Caleb checked the chart. “Two point seven kilograms.”
Jessica did a fast mental calculation as she unlocked the medicine cabinet and grabbed the bottle of atipamezole. Ripping a syringe out of its sterile packet and shoving a needle on it, she drew in the liquid and ran back to the recovery table. Caleb had already positioned the cat’s hind leg, so Jessica felt for the muscle and jabbed the needle into it.
Caleb covered the cat with the towel again and resumed his massage to stimulate the cat’s system. Jessica replaced the oxygen mask over the little creature’s face.
“What’s her name again?” Jessica asked. She’d done so many surgeries that day that they’d all blurred together.
“Boots,” Caleb said. “Mrs. Lopez just adopted her.”
“Come on, Boots,” Jessica said in an urgent voice as she checked the monitor. “Come back to us, baby.”
Slowly but steadily, the beeping of the pulse ox sped up. A few minutes later, the cat blinked open her golden eyes.
Jessica and Caleb grinned at each other over the cat’s swaddled body.
“You did it, Doc,” the vet tech said. “You brought her back.”
“Webrought her back. You did a great job, Caleb,” Jessica said. She methodically checked all of Boots’s vital signs and breathed out a sigh of relief.

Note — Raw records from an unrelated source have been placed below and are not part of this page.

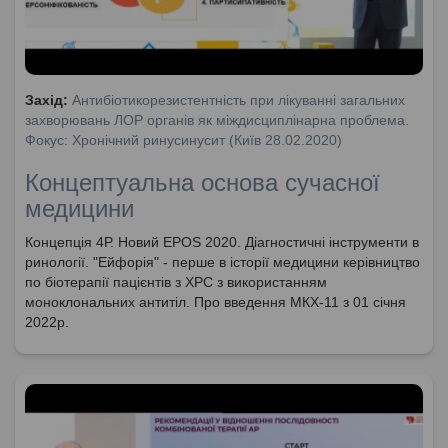
Захід:
Антибіотикорезистентність при лікуванні загальних
захворювань ЛОР органів як міждисциплінарна проблема.
Фокус: Хронічний ринусинусит (Київ 28.02.2020)
Концептуальна основа сучасної
медицини
Концепція 4Р. Новий EPOS 2020. Діагностичні інструменти в
ринології. "Ейфорія" - перше в історії медицини керівництво
по біотерапії пацієнтів з ХРС з використанням
моноклональних антитіл. Про введення МКХ-11 з 01 січня
2022р.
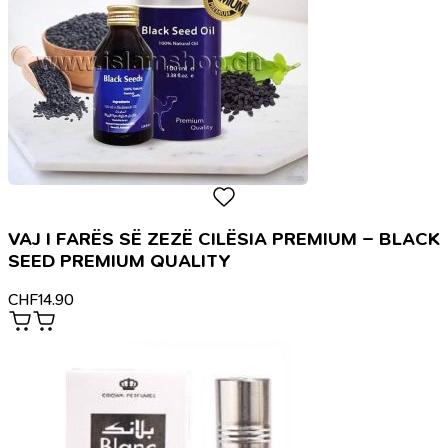
VAJ I FARËS SË ZEZË CILËSIA PREMIUM – BLACK
SEED PREMIUM QUALITY
CHF
14.90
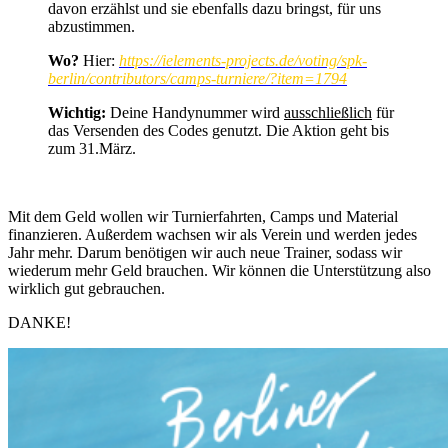
davon erzählst und sie ebenfalls dazu bringst, für uns
abzustimmen.
Wo?
Hier:
https://ielements-projects.de/voting/spk-
berlin/contributors/camps-turniere/?item=1794
Wichtig:
Deine Handynummer wird
ausschließlich
für
das Versenden des Codes genutzt. Die Aktion geht bis
zum 31.März.
Mit dem Geld wollen wir Turnierfahrten, Camps und Material
finanzieren. Außerdem wachsen wir als Verein und werden jedes
Jahr mehr. Darum benötigen wir auch neue Trainer, sodass wir
wiederum mehr Geld brauchen. Wir können die Unterstützung also
wirklich gut gebrauchen.
DANKE!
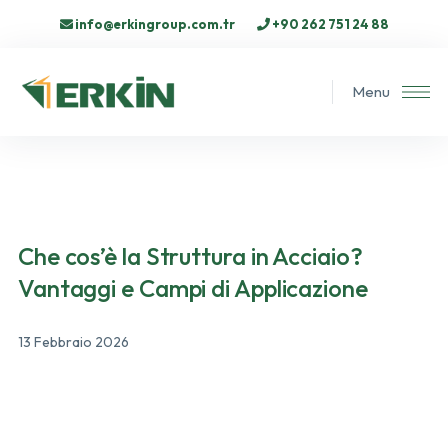
info@erkingroup.com.tr
+90 262 751 24 88
Menu
Che cos’è la Struttura in Acciaio?
Vantaggi e Campi di Applicazione
13 Febbraio 2026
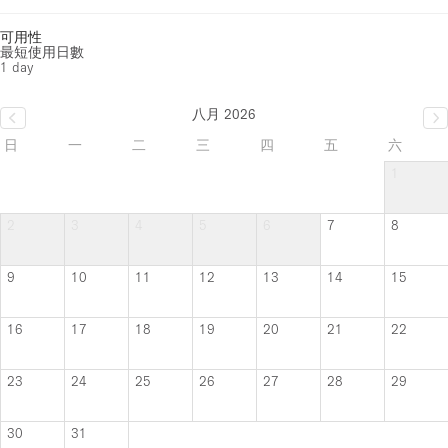
可用性
最短使用日數
1 day
八月 2026
日
一
二
三
四
五
六
1
2
3
4
5
6
7
8
9
10
11
12
13
14
15
16
17
18
19
20
21
22
23
24
25
26
27
28
29
30
31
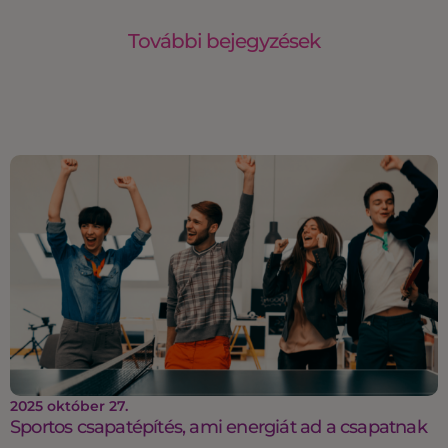
További bejegyzések
2025 október 27.
Sportos csapatépítés, ami energiát ad a csapatnak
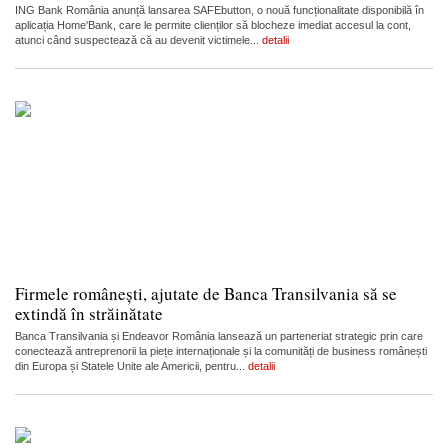
ING Bank România anunță lansarea SAFEbutton, o nouă funcționalitate disponibilă în
aplicația Home'Bank, care le permite clienților să blocheze imediat accesul la cont,
atunci când suspectează că au devenit victimele...
detalii
Firmele românești, ajutate de Banca Transilvania să se
extindă în străinătate
Banca Transilvania și Endeavor România lansează un parteneriat strategic prin care
conectează antreprenorii la piețe internaționale și la comunități de business românești
din Europa și Statele Unite ale Americii, pentru...
detalii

The cat was stable.
“I have to get back to surgery,” she said. “Keep a close watch on her until you’re sure she’s on solid ground.”
“You got it, Doc.”
Jessica scrubbed in again and bolted back to the OR, where the male cat still slept tranquilly on his back, his hind legs splayed out and anchored to the table.

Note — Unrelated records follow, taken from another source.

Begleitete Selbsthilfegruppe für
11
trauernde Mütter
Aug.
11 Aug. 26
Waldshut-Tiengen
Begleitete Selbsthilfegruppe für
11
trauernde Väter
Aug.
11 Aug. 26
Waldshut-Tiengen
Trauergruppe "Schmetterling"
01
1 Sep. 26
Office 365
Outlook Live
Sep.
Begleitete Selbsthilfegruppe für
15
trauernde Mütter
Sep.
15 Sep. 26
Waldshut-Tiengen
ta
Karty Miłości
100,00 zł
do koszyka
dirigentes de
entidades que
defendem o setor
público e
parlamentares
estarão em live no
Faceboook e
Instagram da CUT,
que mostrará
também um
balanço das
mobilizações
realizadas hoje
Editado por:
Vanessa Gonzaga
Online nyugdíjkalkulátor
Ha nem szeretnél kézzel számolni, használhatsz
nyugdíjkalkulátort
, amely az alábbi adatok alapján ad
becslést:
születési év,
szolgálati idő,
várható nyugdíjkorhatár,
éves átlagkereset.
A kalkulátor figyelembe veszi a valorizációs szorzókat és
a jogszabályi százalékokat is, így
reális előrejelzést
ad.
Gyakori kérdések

“Okay, time to give up the family jewels, buddy,” she said, picking up her scalpel. A few incisions and knots, and the job was finished. Her assistant gently wrapped the limp cat in a towel and carried him out of the operating room.
Carla Watkins, the clinic’s receptionist and office manager, strolled into the surgery. “Honey, you got company in your office.”
“And I’ve got six more surgeries to do. Who is it?” Jessica stripped off her surgical gloves and mask. Carla was usually a tigress about fending off drug reps without appointments, so it must be someone she felt Jessica would want to see. Which could only mean her brother.
Aidan had arrived at her house unannounced yesterday, dropping his duffel bag in her front hall and giving her his trademark “forgive me because I’m your brother and you love me” smile. But she hadn’t felt forgiving, especially because he had a noticeable tan and his shoulder-length brown hair showed sun-bleached streaks of blond. Considering the gray, skin-numbing, postholiday dismalness outside her window, that meant Aidan had been traveling somewhere warm and tropical. She hadn’t had a vacation in three years, so the thought didn’t improve her reception of her brother.
She’d forced herself to hug him, but then she’d had to leave before she said something she’d regret. That’s why she had been so focused on capturing the starving dog. The animal’s plight kept her mind off her sibling’s lack of responsibility.
Her brother had been gone—although his clothes were still strewn around her sparsely furnished guest room—when she got home from her encounter with Hugh. Aidan’s absence had provoked a mixture of relief and annoyance, especially when his return had been heralded by the slam of the front door at one in the morning, waking her up. Admittedly, her sleep had been fitful. Seeing her ex-fiancé had set off atrain of memories that had whipsawed her between nostalgic joy and soul-searing agony.
“Is it Aidan?” Jessica asked as she washed her hands.